New-York. From Hate to Love
A mixed-media project by Marina Eng about her complex immigrant relationship with New York City. Self-portraits reflecting her emotional state against the backdrop of a city that seems to pass through her.
I moved to New York from Moscow 13 years ago. Since then, the relationship between me and this city has been a complicated one. In New York, there’s too much of everything: buildings, cars, people, storefronts, windows, floors, subway lines, the homeless, the wealthy, nationalities, languages, sounds, smells, trash, rats, pigeons.

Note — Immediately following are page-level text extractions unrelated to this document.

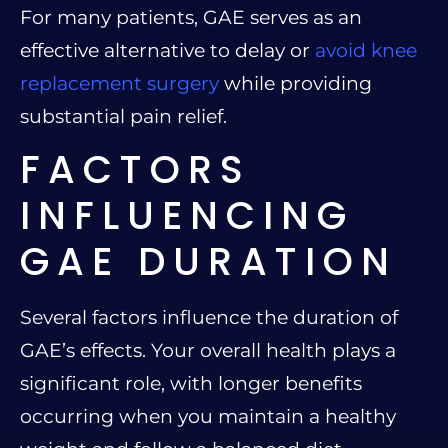
For many patients, GAE serves as an
effective alternative to delay or
avoid knee
replacement surgery
while providing
substantial pain relief.
FACTORS
INFLUENCING
GAE DURATION
Several factors influence the duration of
GAE’s effects. Your overall health plays a
significant role, with longer benefits
occurring when you maintain a healthy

It’s a city where it’s hard to find solitude, yet loneliness is deeply felt. Life moves at a frantic pace here—people eat, drink, start relationships, and make friends on the go. It feels like you’re always falling behind—behind fashion, schedules, news, the bus, life.
My project is a mix of several media: digital photography, collage, and video. I chose this form of expression because I cannot portray New York as static—it’s always in motion, changing and transforming every second. This city blurs before your eyes and breaks into a million fragments, blinding you with its bright lights and deafening you with ambulance sirens. The visual narrative of the project is composed of my self-portraits interwoven with video sketches of the city.
This work is my attempt to make peace with the city, to find my place in it, to let it pass through me—and perhaps, finally, to love it.